At first I refused, he needed to learn how to wait and save up for what he wanted.

But then I began to think about all the lessons that I could teach by letting him borrow some money.

So I took the leap and started letting him start borrowing money from me.

The lessons I could teach him have been great.  He has learned time management, cash flow management and what it is like to owe someone money.

Yet this has only worked because I stuck to some guidelines and did not waiver on them.

Here is what I followed so that you can also help your child learn some great lessons from borrowing money.

Set a Loan Due Date

Do not make this an open ended tab.  This is a once in a while thing that you let them do.  There is a specific date that the money is due – no wiggle room!


Determine if there is going to be interest due on the loan.

I can see doing it either way depending on what you are trying to teach.  So far we have not charged interest, but we wanted to start with the other lessons that go along with debt such as learning how to earn the money to pay for it and cash management.  Now that those lessons have been learned, we will most likely add interest next time.


Decide what the penalty is going to be if they do not pay on time.  For example, my son recently saved up for his own iTouch. He was only $30 short and had a coupon for $15 dollars off, so he asked if I would cover the $30 so that the coupon did not expire.  I said yes, but if he did not pay in time I got the iTouch until he paid back the money.

Put it in Writing

In order to ensure there is no confusion on what the agreement is you need to put it in writing.  It does not need to fancy or formal, but it does need to get written down.

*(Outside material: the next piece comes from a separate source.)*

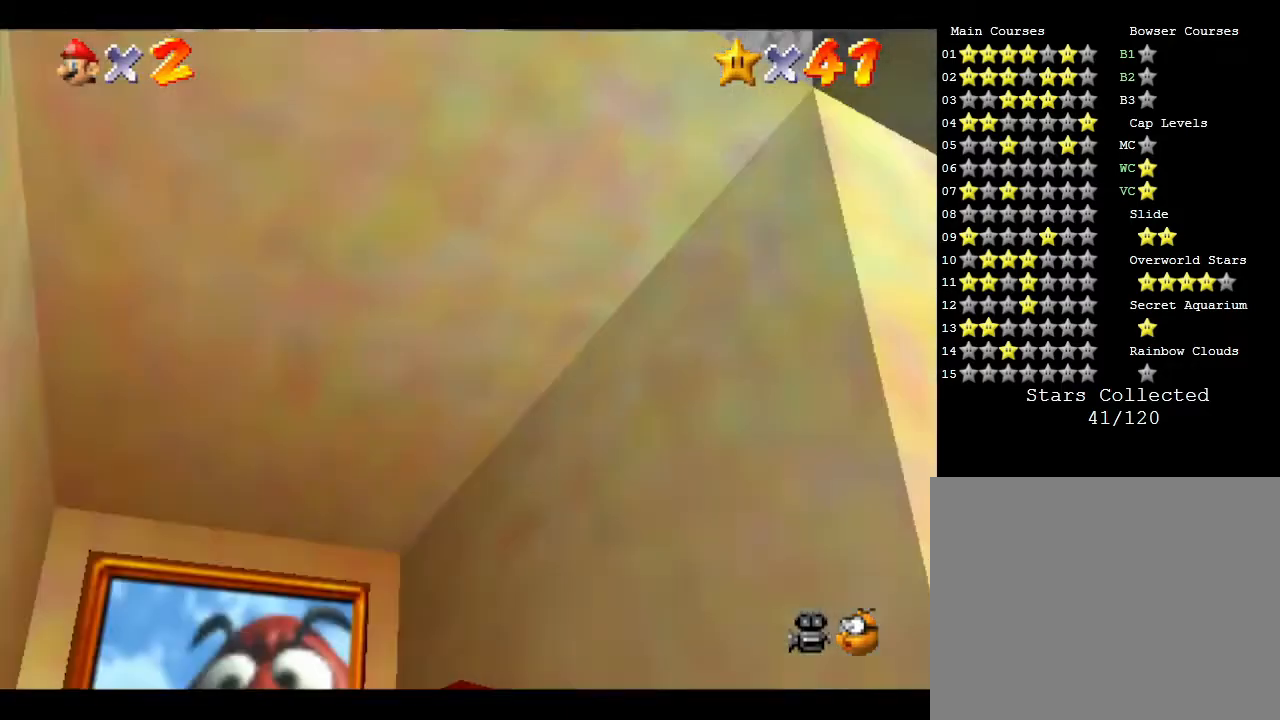
{"buttons": [], "left_stick": "left", "events": [[17, "left_stick", "left"]]}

We write ours out on a white board in my office.  We record the amount due, the date due and the penalty.  This is also where we track how much is still due.  Every time he would make a payment we would do the math on what was left and then record the new number!  (Math lesson and money management lesson all in one)!

Now these are the basics to making it work but there are a couple things I want you to keep in mind if you are considering doing this.

  • You must make sure that you make them stick to the rules.  You cannot waive the penalty, or waive the loan.  If you do not stick to what you agreed to then you eliminate all lessons that you were trying to teach and instead end up teaching some really bad lessons!
  • Don’t set them up to fail.  If there is no way they can make the money in the time frame you set then you are teaching the lesson the wrong way.  If failure is the lesson then make it be on something that was one hundred percent achievable and not on something they could never accomplish.
  • Do not do this exercise for kids with a job or out of high school.  This is really a way to help your younger kids learn about making money, saving money and debt.  If they are already out of your house then it becomes more of a hindrance on allowing them the drive to succeed.  It become enabling them to not manage money correctly.

Teaching your kids about loans early with you is a great way to help them learn the negatives and the positives.